In this article we’ll explain how cpu_shares are used when setting Kubernetes requests and limits. You should first understand cpu_shares which are explained in CPU Shares.
Kubernetes has its own abstraction for CPUs called cpus. A Kubernetes resource can be set as a request or a limit. When set as a request then cpu_shares are used to specify how much of the available CPU cycles a container gets. A Kubernetes limit results in cpu_quota and cpu_period being used.
Kubernetes translates 1000 millicores or 1 core as 1024 cpu_shares. For example 1500 millicores are translated into 1536 cpu_shares. We learned in the previous post on CPU Shares that a cpu_share value doesn’t mean anything in isolation. Shares are a relative value to the other containers running on the same machine. That’s where the Kubernetes scheduler comes in.
The Kubernetes scheduler uses the request value for scheduling. The containers scheduled to a machine cannot have a cpu count greater than the actual number of cpus on a machine. This means that cpu_shares when used in Kubernetes gives more information than when they are used in isolation. The total of the cpu_shares for all the containers on a Kubernetes node cannot exceed <nr of CPUs> x 1024. This results in the request value acting as a minimum amount of CPU time for a container. When there is no contention for CPU a container can use more CPU than its request. The scenario described in the previous post cannot happen in a Kubernetes cluster.

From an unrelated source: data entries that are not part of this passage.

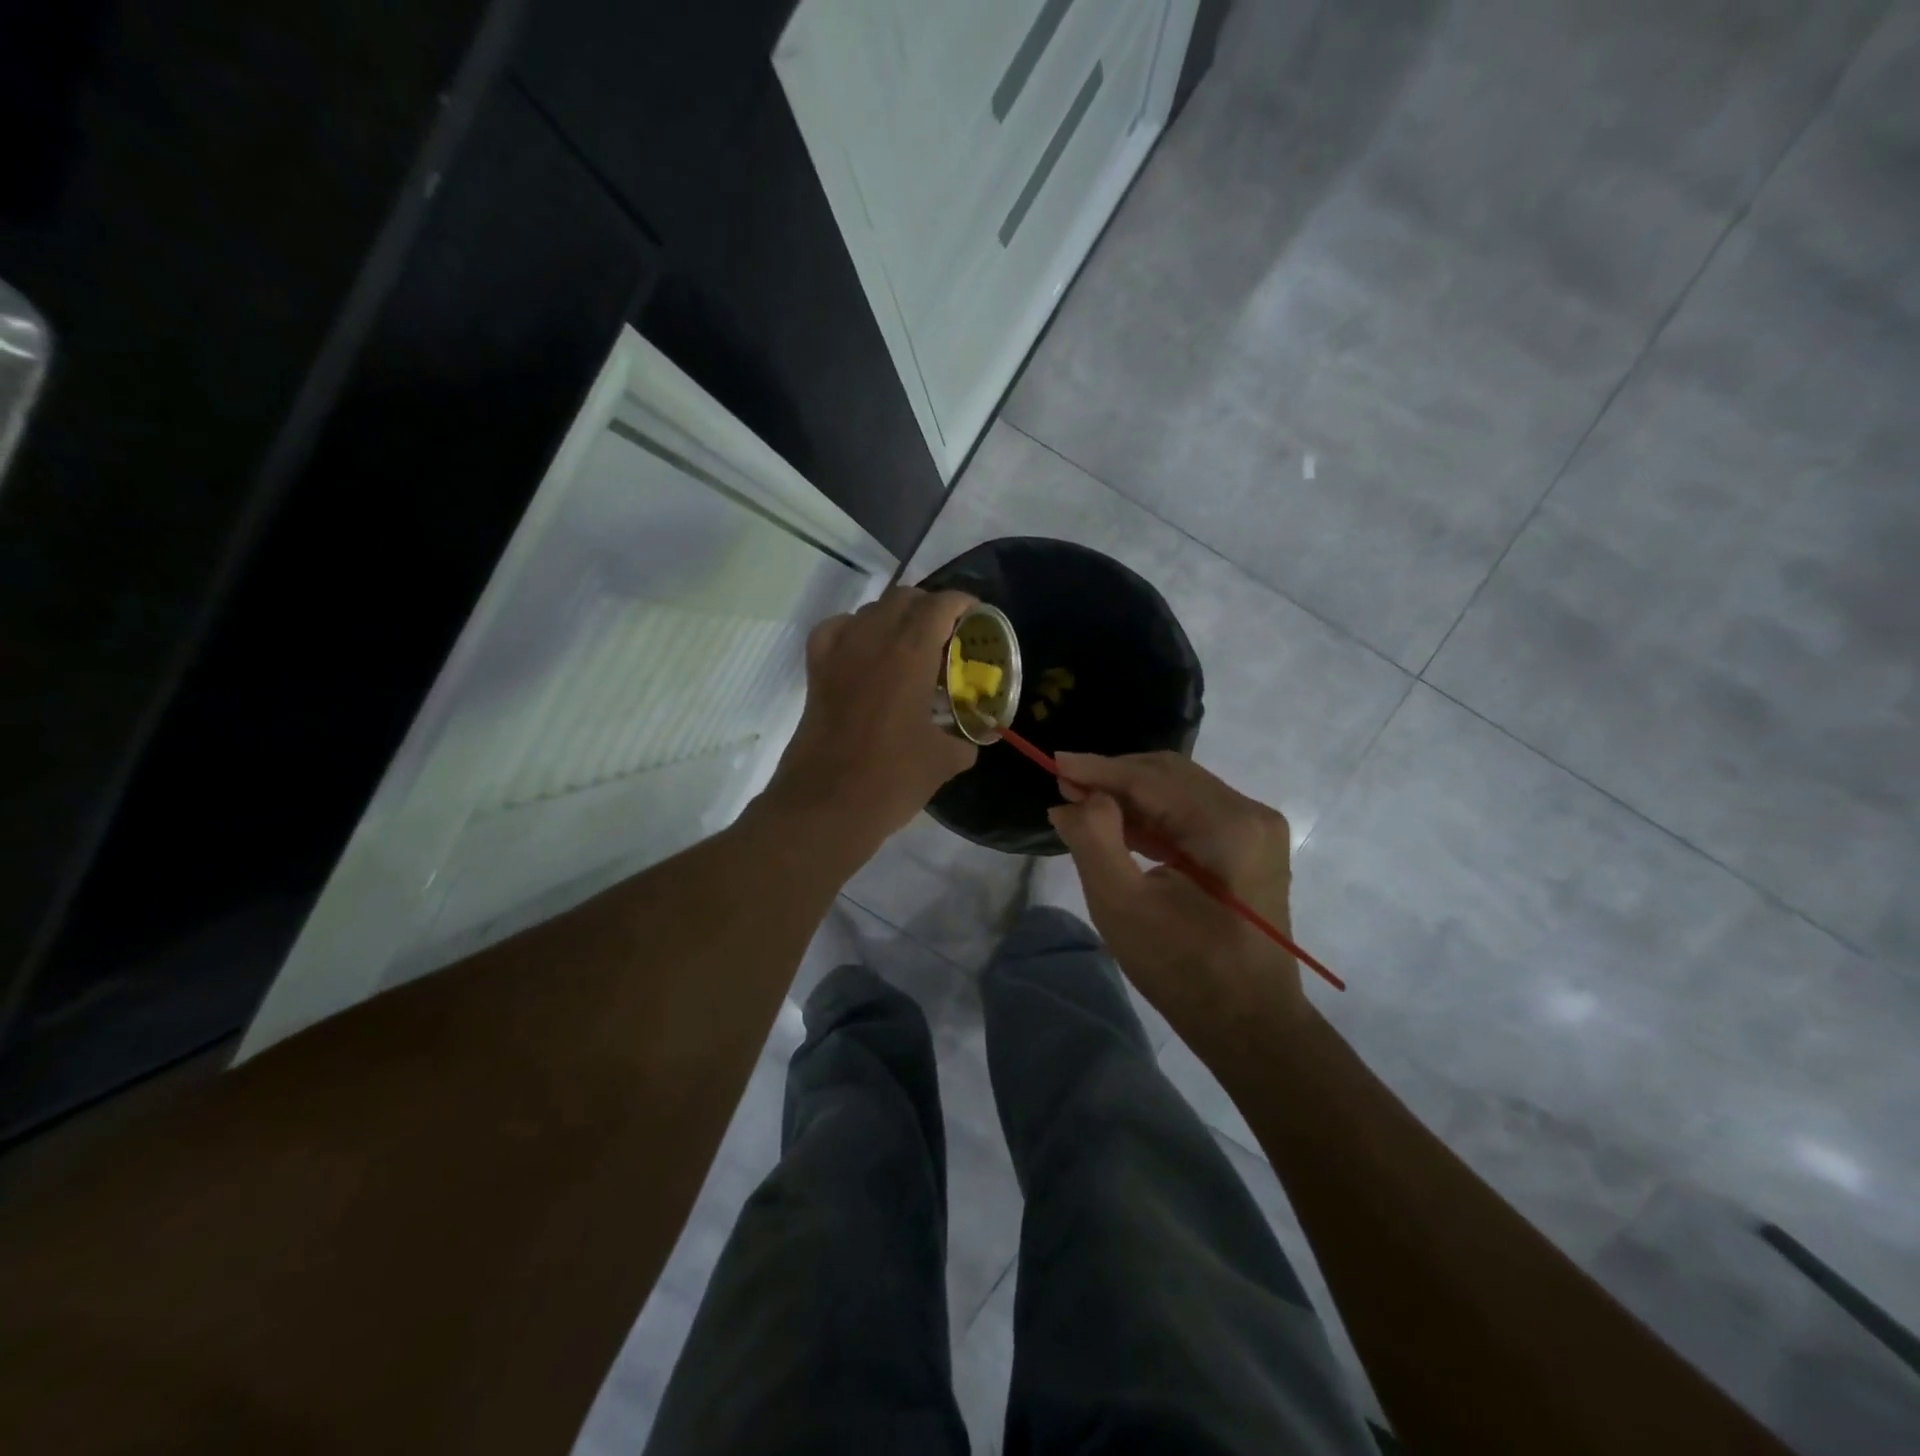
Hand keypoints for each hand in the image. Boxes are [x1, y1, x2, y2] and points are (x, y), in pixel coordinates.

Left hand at [761, 587, 978, 854]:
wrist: (827, 805)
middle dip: (929, 607)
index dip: (962, 602)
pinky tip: (864, 651)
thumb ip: (964, 740)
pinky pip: (835, 630)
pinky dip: (854, 630)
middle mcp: (872, 642)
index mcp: (910, 655)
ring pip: (870, 611)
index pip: (939, 606)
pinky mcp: (816, 673)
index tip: (976, 614)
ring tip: (911, 645)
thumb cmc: (892, 779)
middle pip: (903, 599)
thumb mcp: (944, 761)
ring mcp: (839, 654)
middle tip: (948, 632)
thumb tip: (971, 739)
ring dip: (894, 617)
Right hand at [1047, 752, 1309, 1054]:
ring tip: (1083, 803)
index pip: (1152, 778)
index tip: (1053, 763)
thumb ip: (1093, 841)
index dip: (1098, 769)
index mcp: (1228, 825)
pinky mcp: (1250, 846)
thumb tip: (1073, 799)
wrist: (1250, 1024)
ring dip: (1131, 794)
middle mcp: (1250, 813)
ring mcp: (1256, 829)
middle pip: (1169, 774)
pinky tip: (1119, 824)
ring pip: (1180, 790)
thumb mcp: (1122, 906)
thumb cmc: (1184, 970)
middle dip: (1114, 777)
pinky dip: (1153, 815)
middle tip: (1065, 785)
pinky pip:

In this scenario the machine has 1 CPU. The scheduler prevents it as the number of shares is greater than 1024.
Containers without a CPU request get 0 cpu_shares. They can be assigned to any machine, even a node hosting containers with <nr of CPUs> x 1024 shares. This does not violate the scheduling described above as the container has 0 cpu_shares. Under high CPU contention the containers without requests will get no CPU time.
The Kubernetes scheduler along with requests allows reasoning about the minimum amount of CPU time a container will get. The same is not true when using cpu_shares without a scheduler limiting the number of shares assigned to a machine.
All but the least important containers should have a request set otherwise the container can be starved of CPU time indefinitely. Batch processing without an SLA is a valid use case for not using a CPU request. That way the batch process will use up any free CPU resources and be throttled when real-time work executes.